Records for processing Start Marker

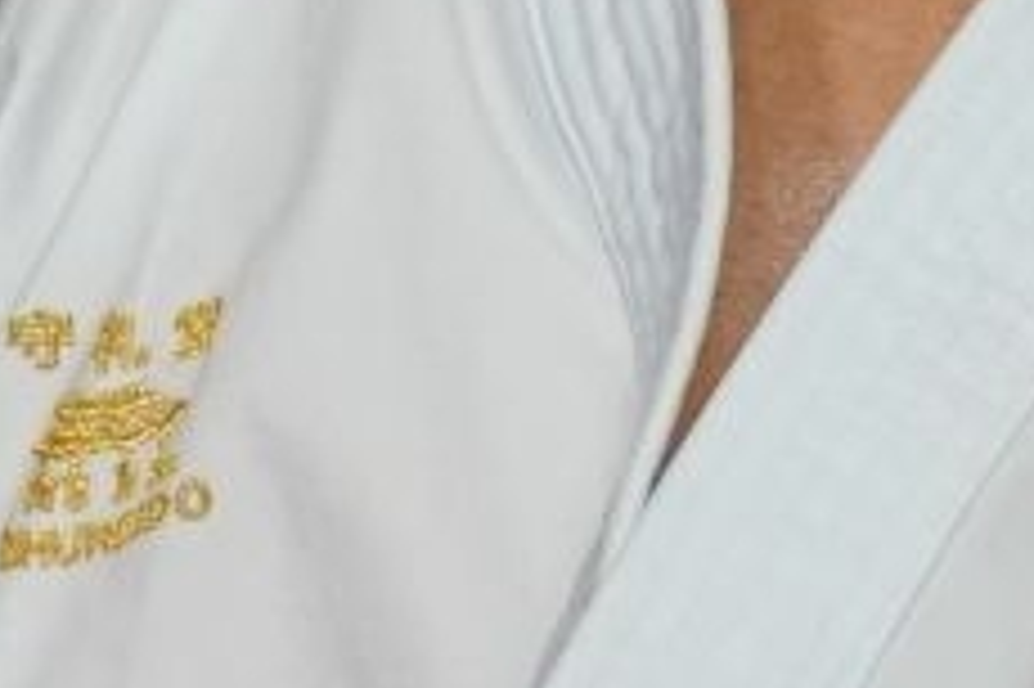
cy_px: -315
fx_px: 134693
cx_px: 791
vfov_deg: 0.3
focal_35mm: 4693
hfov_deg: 0.4
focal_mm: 400
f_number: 2.8
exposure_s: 1/500
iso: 1000
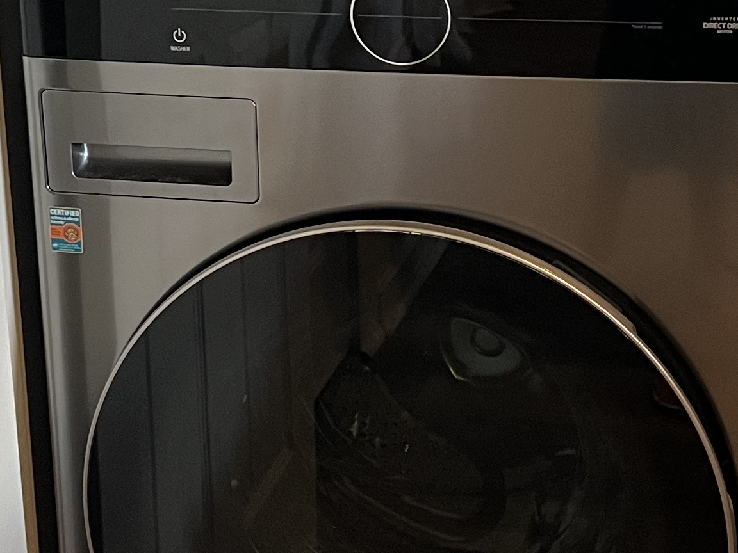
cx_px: 467
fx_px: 1940
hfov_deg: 21.5
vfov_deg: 16.0
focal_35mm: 91
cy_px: 48
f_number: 1.5
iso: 160
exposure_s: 1/60
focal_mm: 5.7
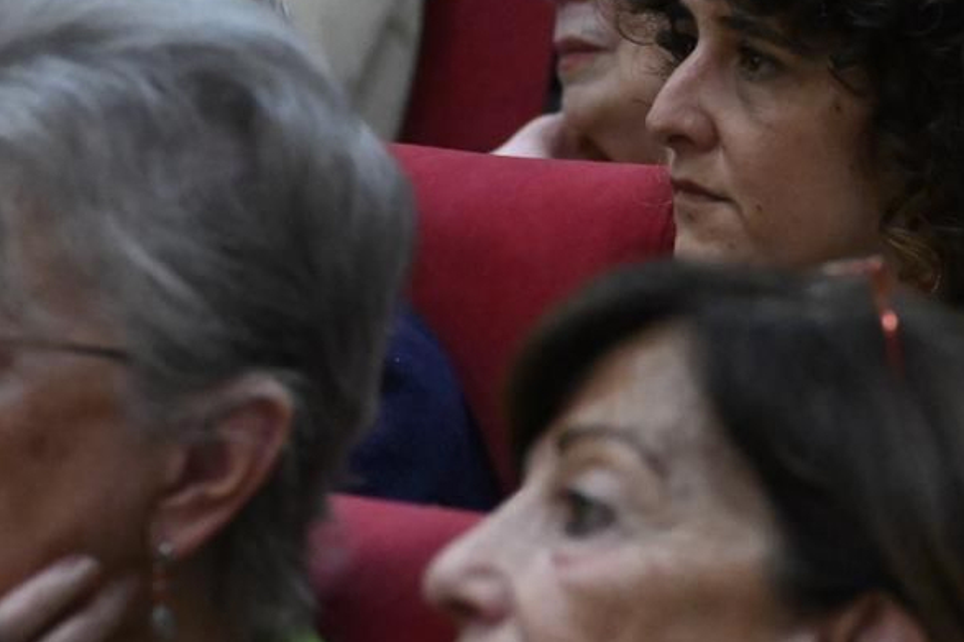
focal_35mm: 380
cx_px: 662
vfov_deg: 3.6
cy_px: 48
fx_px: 10182
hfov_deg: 5.4
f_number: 5
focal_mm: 93
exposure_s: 1/200
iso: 5000
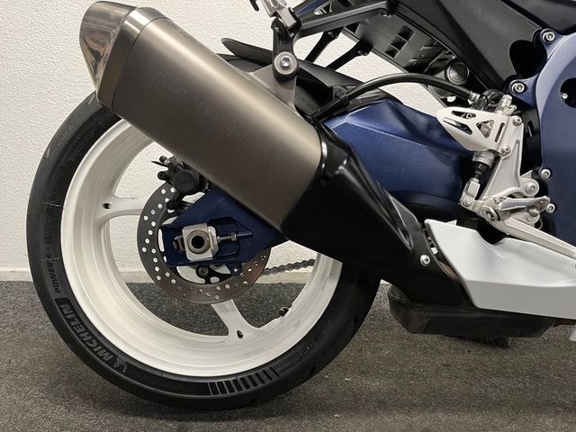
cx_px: 288
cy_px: 216
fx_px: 433
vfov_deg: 53.1
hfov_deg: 67.3
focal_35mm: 26
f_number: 1.6
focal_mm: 5.1
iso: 200
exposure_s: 1/50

Records for processing End Marker

• **Exercise objective**: Each entry above must come back exactly as written. Drop the images.

• **Task output**:
cy_px: -315
fx_px: 134693
cx_px: 791
vfov_deg: 0.3
focal_35mm: 4693
hfov_deg: 0.4
focal_mm: 400
f_number: 2.8
exposure_s: 1/500
iso: 1000
cx_px: 467
fx_px: 1940
hfov_deg: 21.5
vfov_deg: 16.0
focal_35mm: 91
cy_px: 48
f_number: 1.5
iso: 160
exposure_s: 1/60
focal_mm: 5.7
focal_35mm: 380
cx_px: 662
vfov_deg: 3.6
cy_px: 48
fx_px: 10182
hfov_deg: 5.4
f_number: 5
focal_mm: 93
exposure_s: 1/200
iso: 5000
cx_px: 288
cy_px: 216
fx_px: 433
vfov_deg: 53.1
hfov_deg: 67.3
focal_35mm: 26
f_number: 1.6
focal_mm: 5.1
iso: 200
exposure_s: 1/50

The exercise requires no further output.